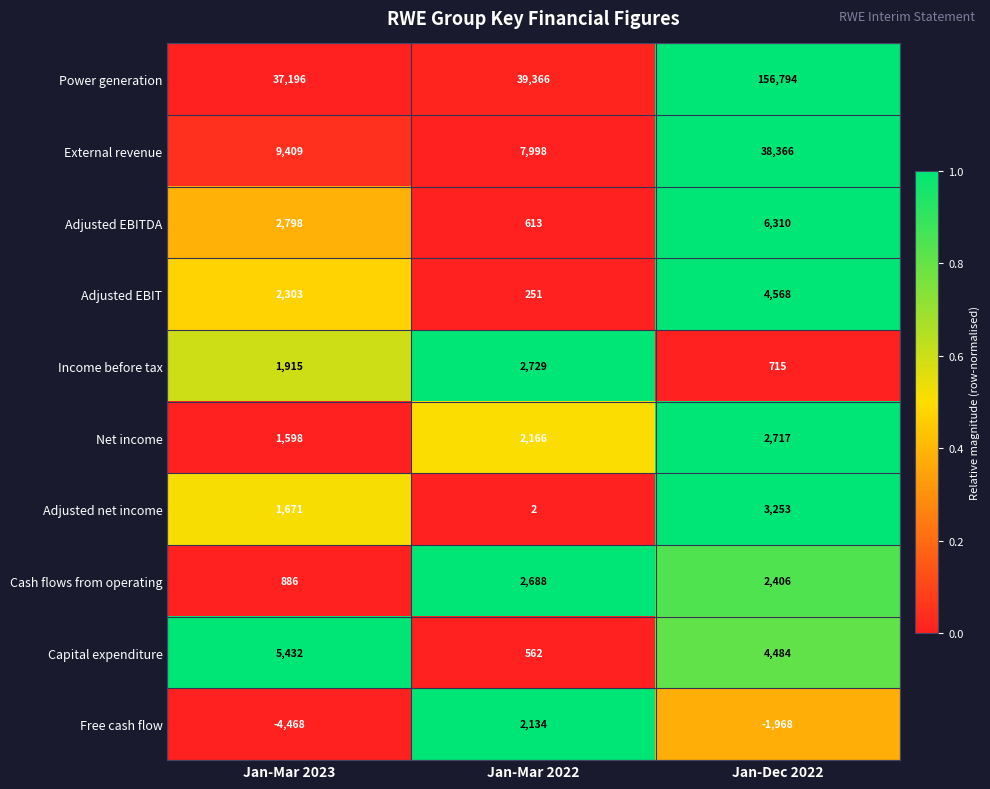

Where is Income before tax nearest to the value 1722?

Jan-Mar 2023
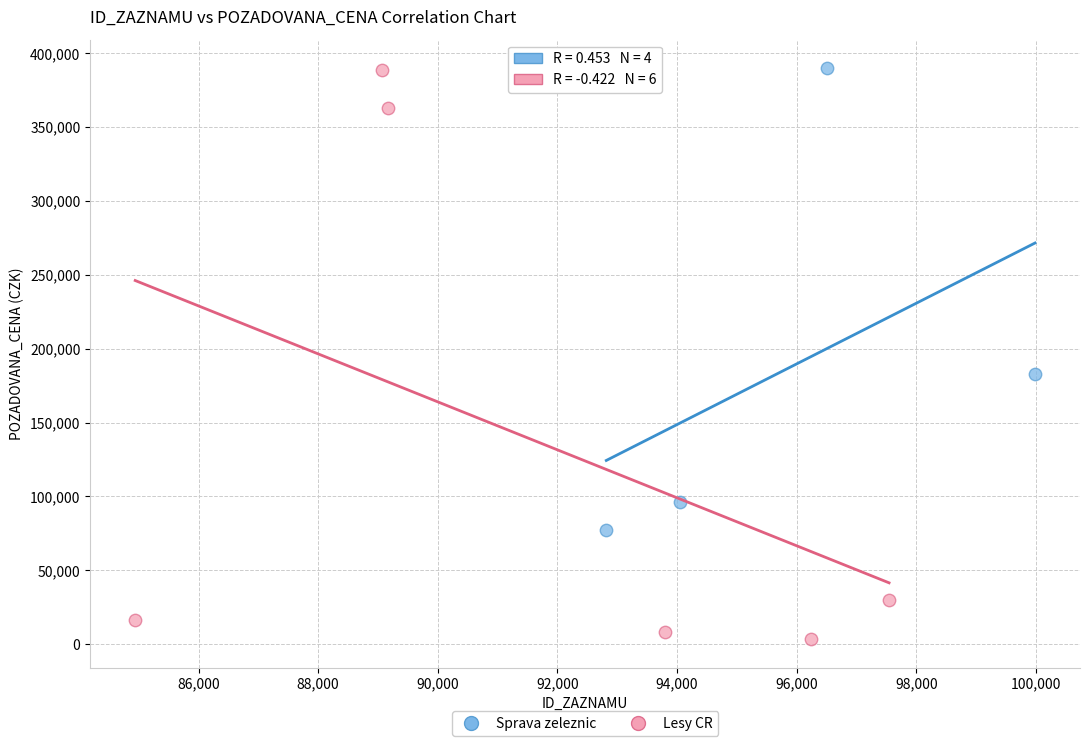

Which series has the widest spread of Y values?

Lesy CR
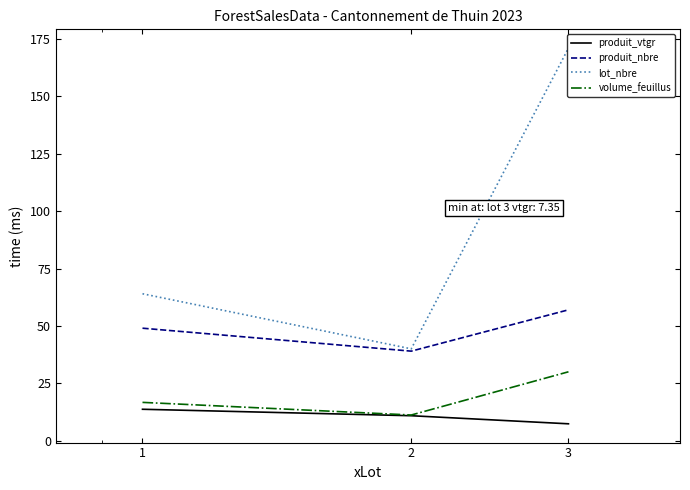

What is the minimum value shown in the chart?

7.4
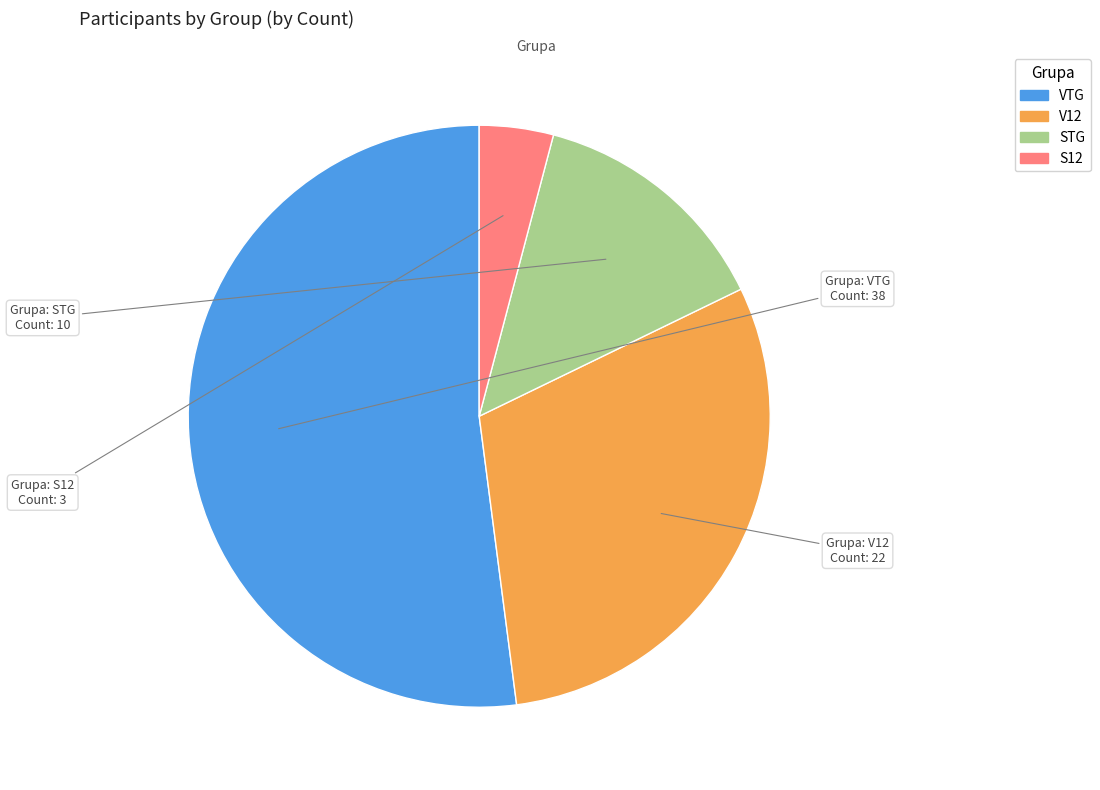

Does any single category account for the majority?

Yes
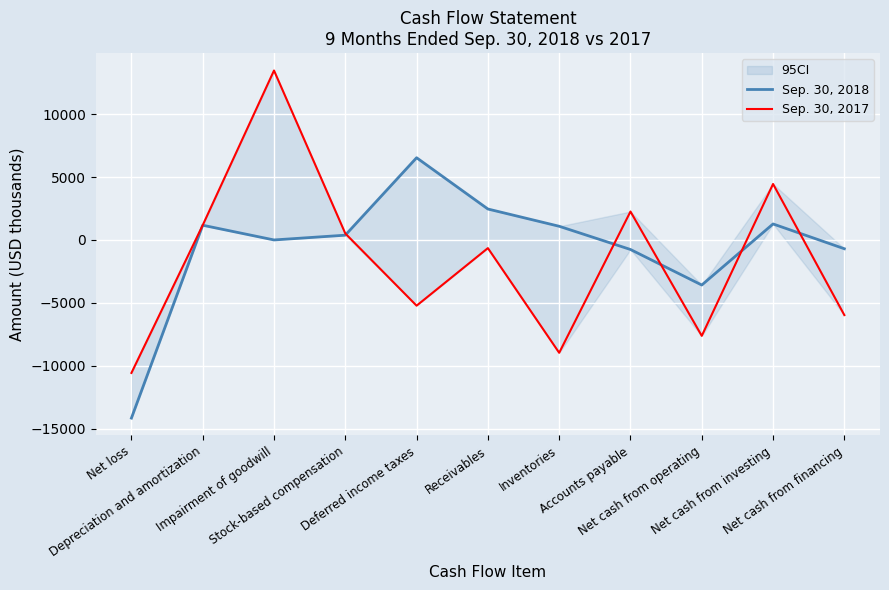

Which series has the largest total across all categories?

Sep. 30, 2018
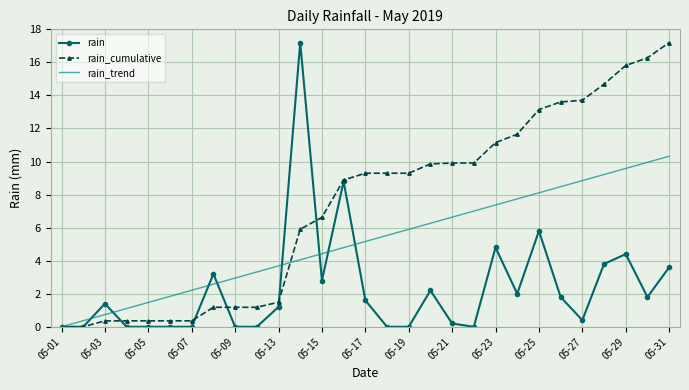

What is the sum of all rain_trend values?

149.6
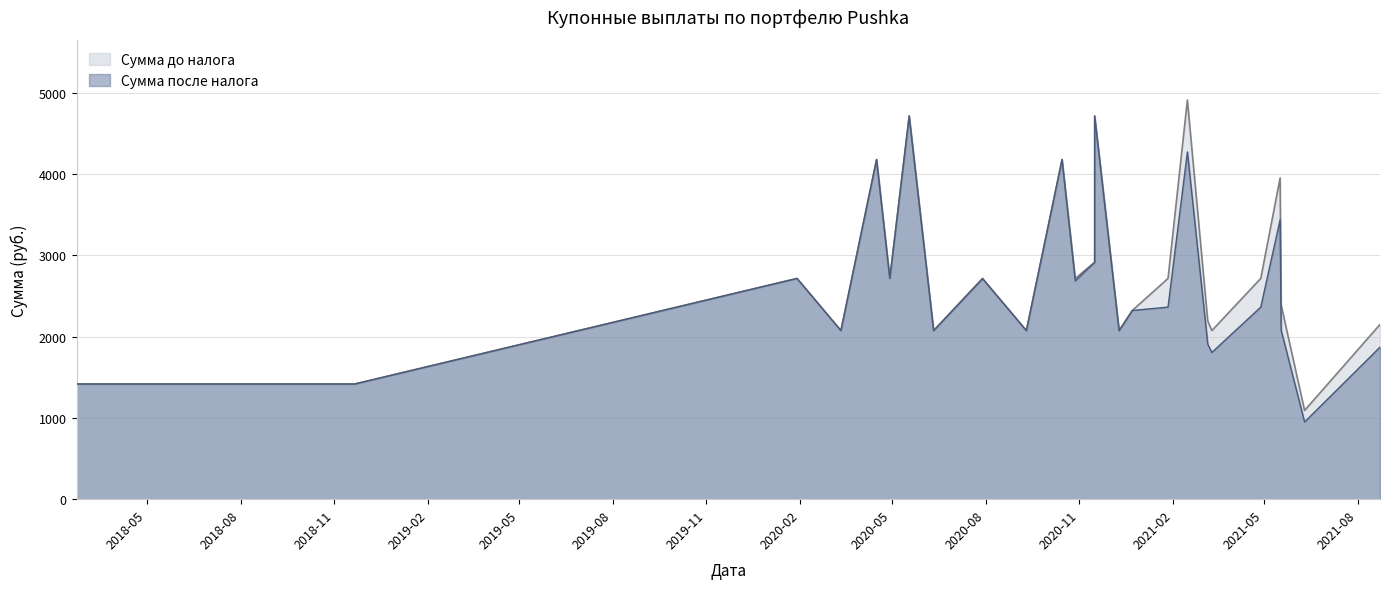

True or false: Сумма после налога and Сумма до налога cross at least once.

False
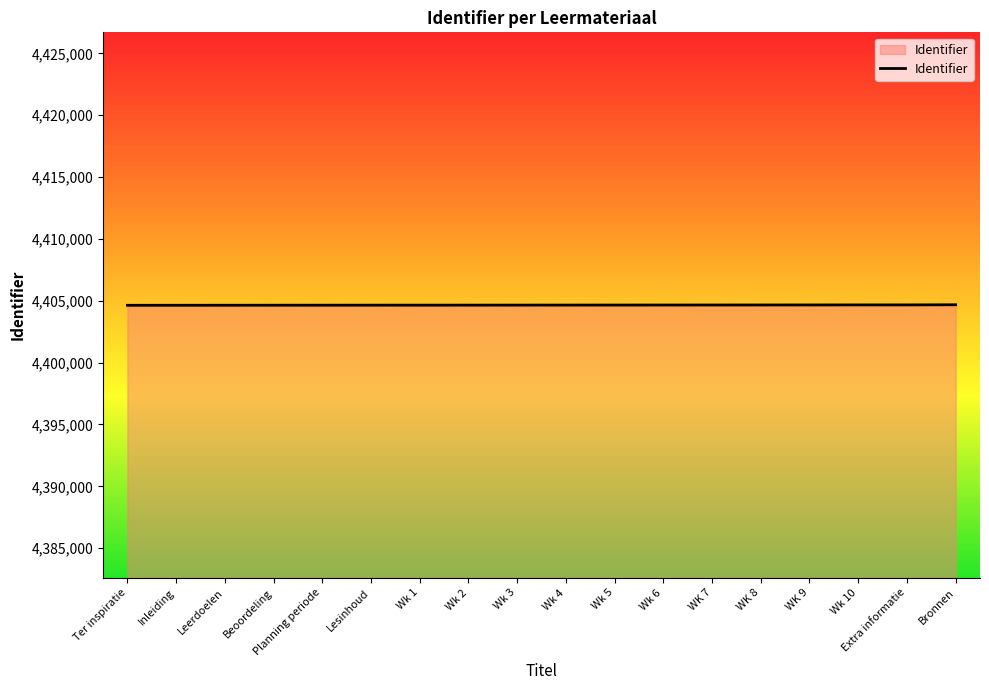

True or false: the data shows 6168283 at Inleiding.

False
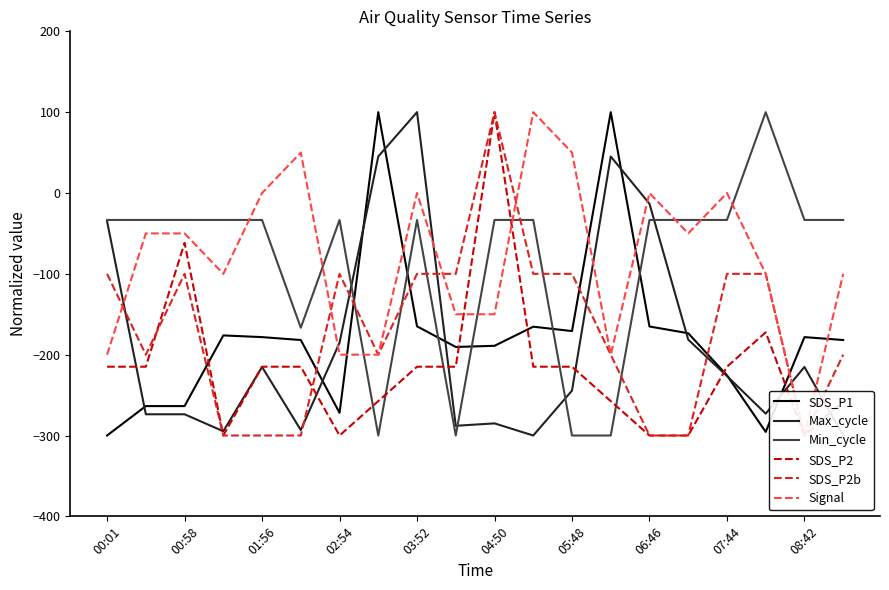

What is the difference between the second highest and minimum values in the SDS_P2b series?

200.0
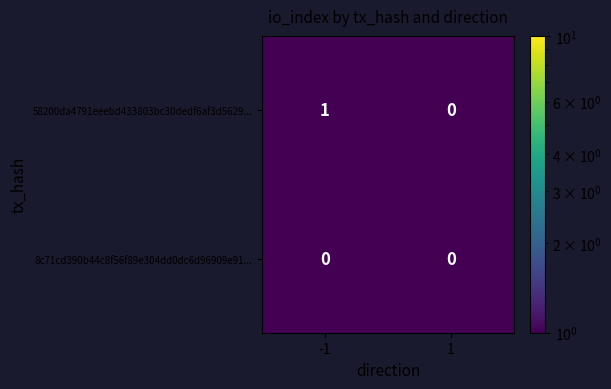

Reading left to right, what are all the values shown in this chart?

58200da4791eeebd433803bc30dedf6af3d5629...: 1	0
8c71cd390b44c8f56f89e304dd0dc6d96909e91...: 0	0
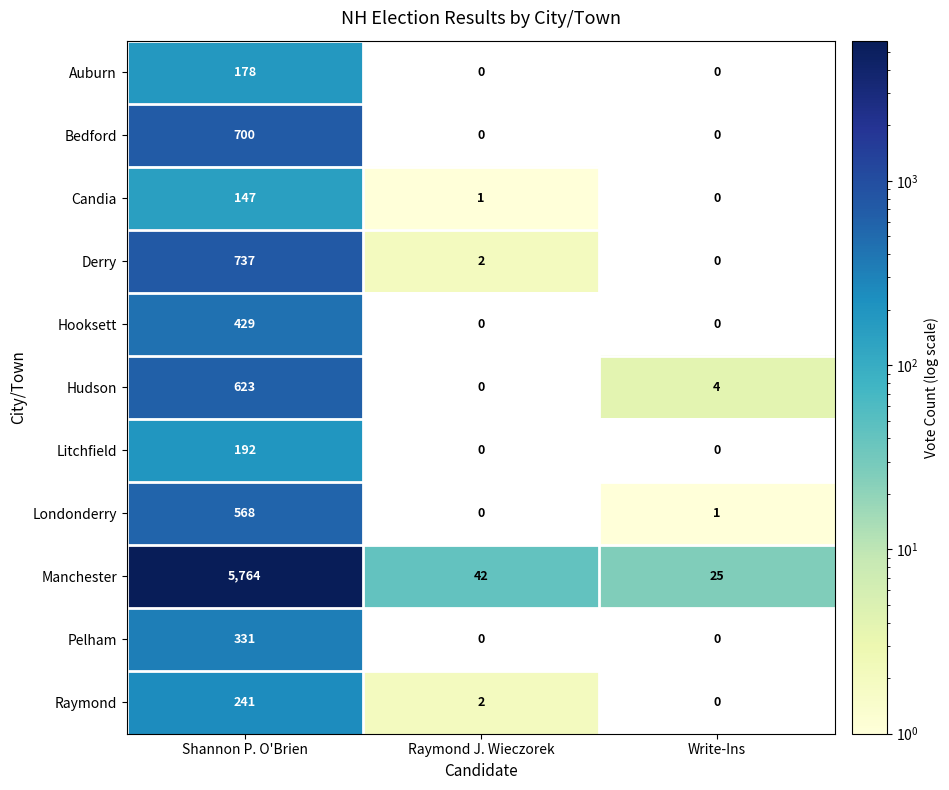

How many Hooksett values are between 0 and 429?

3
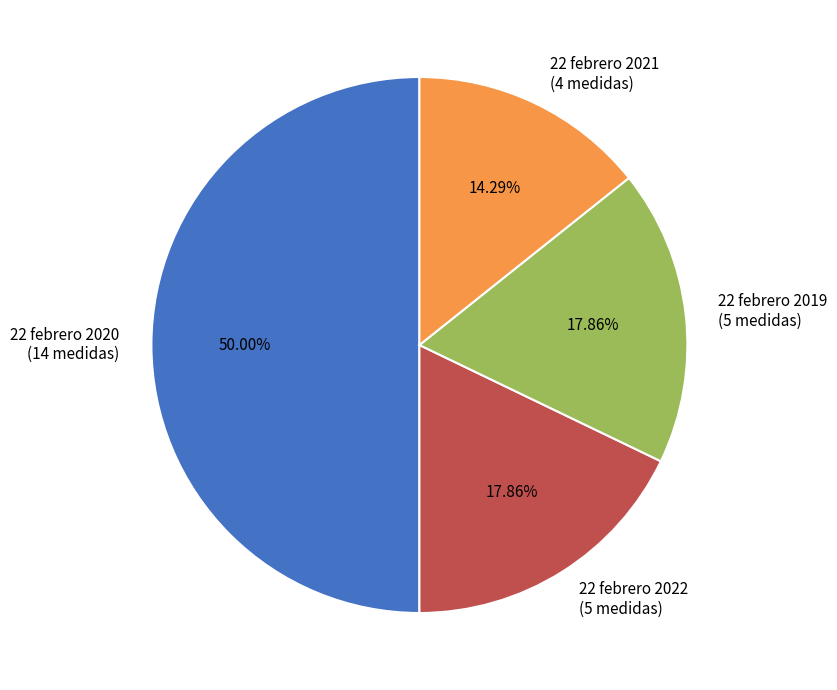

Is the sum of 22 febrero 2021 (4 medidas) and 22 febrero 2019 (5 medidas) greater than half?

No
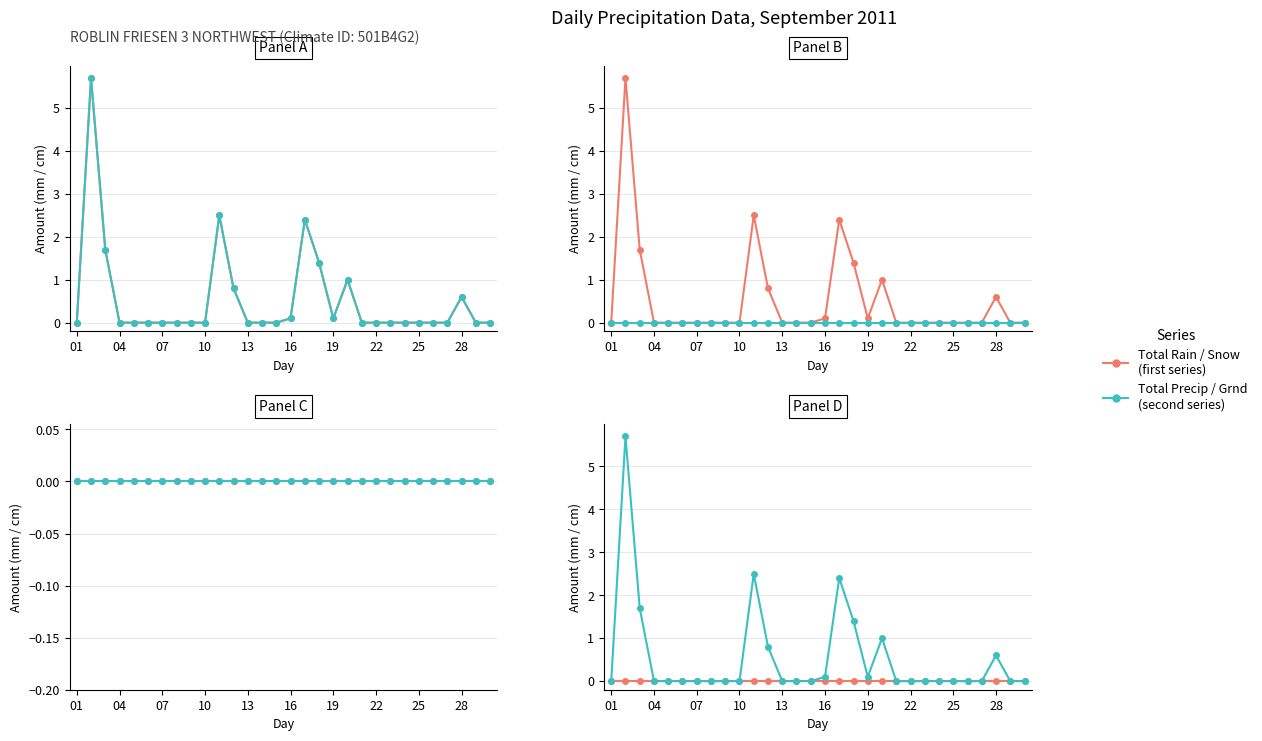

Is the value of Snow on Grnd (cm) at 23 greater than the value of Total Snow (cm) at 13?

No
# # # # #
Instructions for the task:
Copy every line of the material above word for word, leaving out the pictures.

Solution to this task:
Where is Income before tax nearest to the value 1722?

Jan-Mar 2023

Which series has the widest spread of Y values?

Lesy CR

What is the minimum value shown in the chart?

7.4

Does any single category account for the majority?

Yes

Which series has the largest total across all categories?

Sep. 30, 2018

What is the sum of all rain_trend values?

149.6

True or false: Сумма после налога and Сумма до налога cross at least once.

False

True or false: the data shows 6168283 at Inleiding.

False

What is the difference between the second highest and minimum values in the SDS_P2b series?

200.0

Reading left to right, what are all the values shown in this chart?

58200da4791eeebd433803bc30dedf6af3d5629...: 1	0
8c71cd390b44c8f56f89e304dd0dc6d96909e91...: 0	0

How many Hooksett values are between 0 and 429?

3

Is the sum of 22 febrero 2021 (4 medidas) and 22 febrero 2019 (5 medidas) greater than half?

No

Is the value of Snow on Grnd (cm) at 23 greater than the value of Total Snow (cm) at 13?

No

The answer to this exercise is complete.